Что происходило за ними? Какие произносились слова? Почему они там, наверху, вдвоем, а я здесь один? Почему она все-таки ушла? Почему она позвонила мне утром, а вечером ушла?
Не могу сказать, что уже тогда, глядя на окна его квартиры, я имел уже те ответы на все эти вопросы, которые имею сейчас. Но я помню совершенно отчетливо, как уже тогда, сквозь уязвленное самолюбие, через чувственное отношение к случившемуся ко мне неотвратимо шло рациональное, разумное понимание всего происшедшего. Смутно начинал я догадываться о том, что во всем случившемся в тот день виновата не только она, но и я сам, что я чего-то не сделал, чего-то не совершил, до окончательного, действенного понимания чего-то так и не поднялся в тот день. И поэтому я стоял один, внизу, а он, хотя и сбитый накануне мною с ног, хотя и бывший слабее меня физически, был наверху, с ней.
Головой я понимал все, головой я, может быть, даже прощал и оправдывал ее, но сердцем я простить ее не мог, сердцем я считал ее виноватой, обманувшей меня, предавшей меня. Она позвонила мне утром, и я приехал, хотя мог и не приезжать. Целый день я был добр к ней, выполнял все ее желания.

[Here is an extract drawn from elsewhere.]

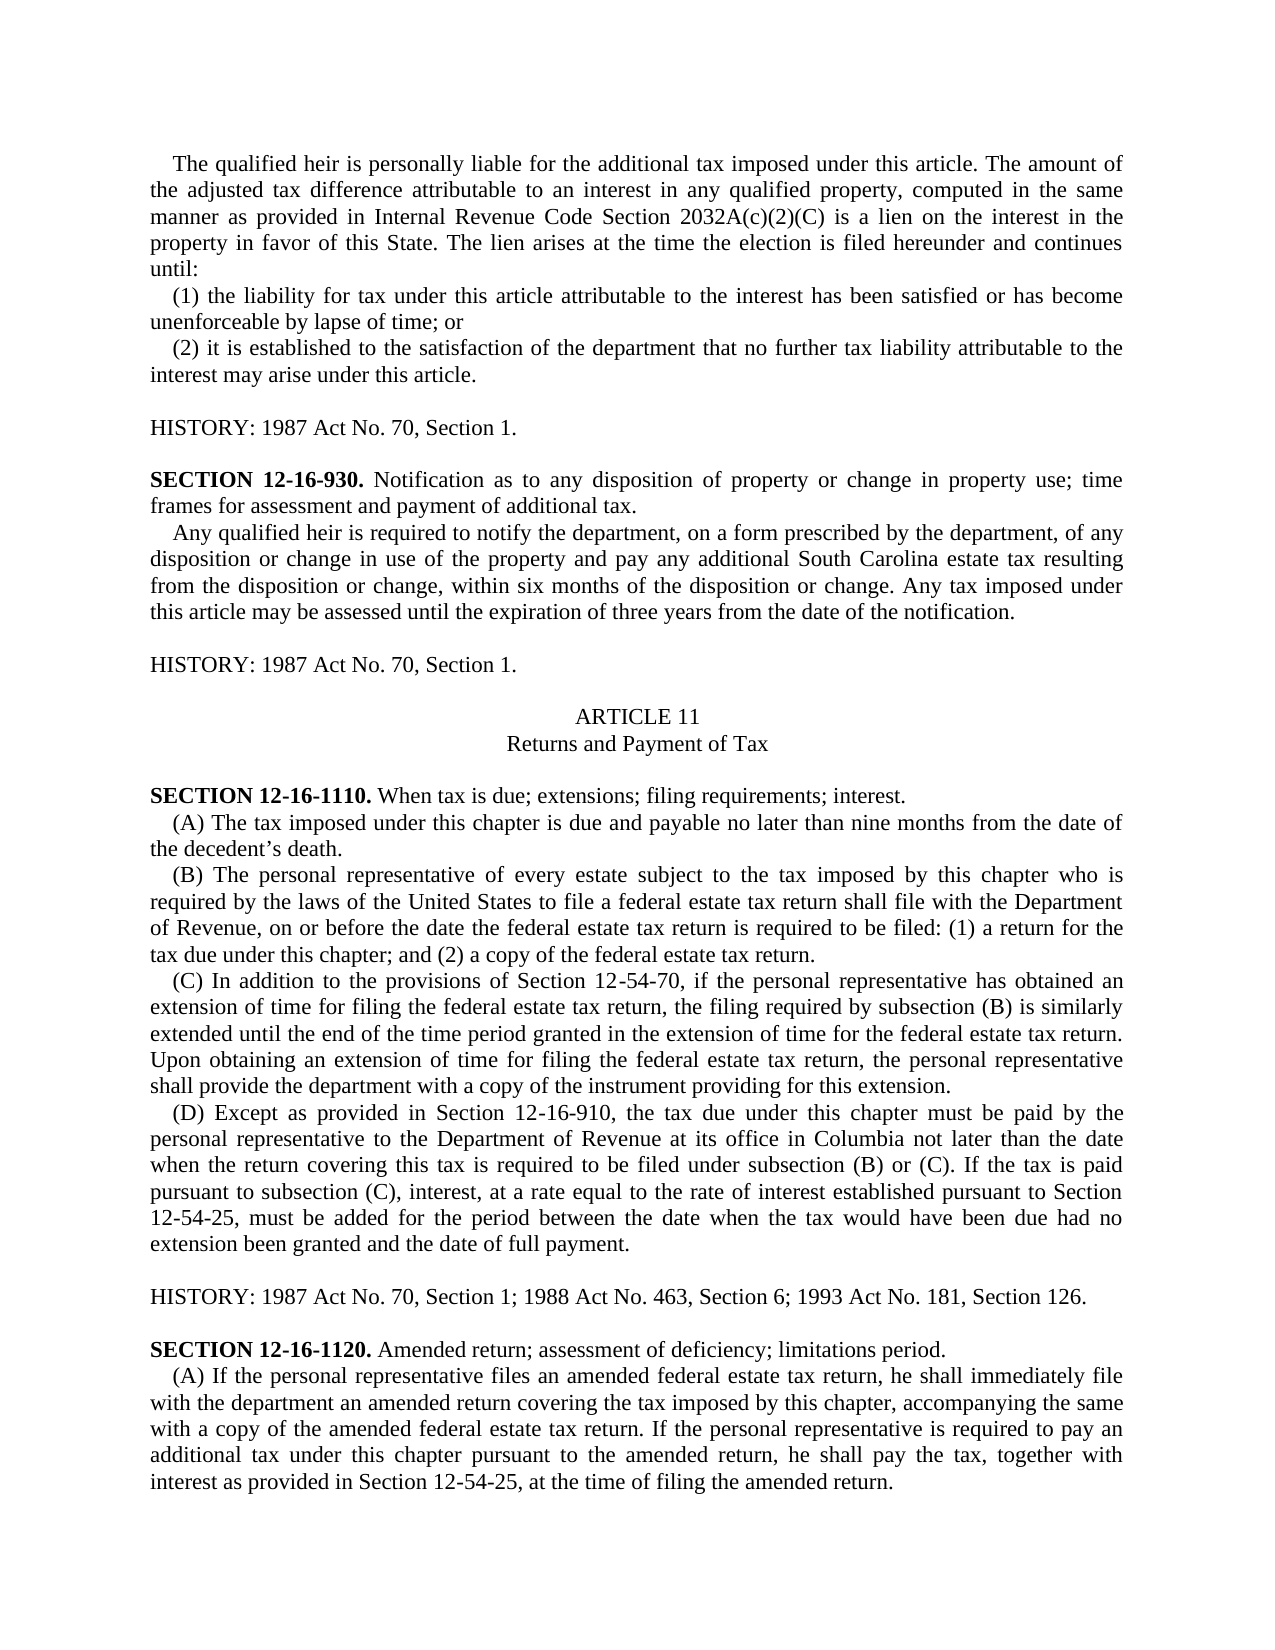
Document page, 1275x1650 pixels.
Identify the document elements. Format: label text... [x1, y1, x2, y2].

Я поступал по общепринятым нормам снисходительного отношения к женщине, как делали это все литературные герои, которых мы проходили в школе.
А что я получил за это?
Нет, тогда еще я верил, что добро и справедливость и без моих к тому усилий должны торжествовать и благоденствовать повсеместно, что это торжество обеспечено мне чем-то свыше, чем-то раз и навсегда заведенным и установленным, что даже в чувствах и личных отношениях мне стоит только соблюдать неписаный статус неких общечеловеческих добродетелей, и я могу почти автоматически рассчитывать на безоблачную взаимность и счастливую разделенность.
Нет, тогда я гнал от себя все рациональное и хотел видеть виноватой во всем только ее.
Я помню, как, растревоженный, растасканный в разные стороны и опустошенный этими новыми трезвыми мыслями, я ощутил себя в тот вечер стоящим на краю какой-то неведомой мне до сих пор, незнакомой, затягивающей пропасти, со дна которой веяло первобытным каменным холодом сводчатых пещер террариума земноводных, в котором мы были сегодня с ней и из которого она выбежала плача, закрыв лицо руками.
Будто что-то кончалось в моей жизни, серебристое и солнечное, а что-то новое, гнетущее, свинцово-тяжелое, еще не начиналось, а только подступало, накатывало; будто обрывалась на краю этой пропасти какая-то старая, мягкая, бежавшая среди трав и цветов тропинка, а новая, жесткая, каменистая дорога, по которой идти было дальше, лежала на другой стороне, за пропастью, и чтобы добраться до нее, нужно было совершить непосильный еще для меня прыжок через всю эту пропасть, через всю эту улицу, отделявшую меня от его дома, от его цветастых штор, — прыжок к рациональному, расчетливому, свинцовому, умудренному.
Этот прыжок нужен был мне как хлеб, как воздух, как пища, как дождь зеленому ростку, впервые и неожиданно для себя оказавшемуся на поверхности земли.
Но как мне не хотелось делать этот прыжок!
Я закрыл глаза. Я хотел вспомнить что-нибудь. Что-нибудь. Что-нибудь другое — далекое и приятное. Я хотел отогнать воспоминаниями все те новые мысли и ощущения, которые лишали меня привычных представлений о жизни, которые делали воздух вокруг меня разреженным, а землю под ногами — неустойчивой. Мне захотелось забыться, перенестись в другие миры и земли, в другие измерения; мне захотелось раствориться в прошлом — простом, понятном и желанном.
И я вспомнил, как однажды, летом прошлого года, мы провели с ней вместе, вот так же как и сегодня, целый день, и даже не один, а целых два, ясных, прозрачных, наполненных синевой с легкой солнечной беззаботностью, неповторимых дня.
Мы встретились в институте. Шла сессия, но у нее в тот день не было ни экзаменов, ни зачетов, и мы решили убежать куда-нибудь до самого вечера. (Свои занятия, когда можно было увидеть ее, я пропускал, не задумываясь.)
Мы доехали до улицы Горького, забрались в троллейбус, и, сидя у открытых окон друг за другом, отправились в Химки — загорать на водную станцию.
По дороге мы веселились, дурачились, играли в номера билетов и идущих навстречу автобусов, высунувшись из окон, здоровались на остановках с совершенно незнакомыми людьми, а потом вдруг раздумали ехать загорать на водную станцию, и, не вылезая из троллейбуса, покатили дальше, на Химкинский вокзал, — прошвырнуться на речном трамвайчике по каналу.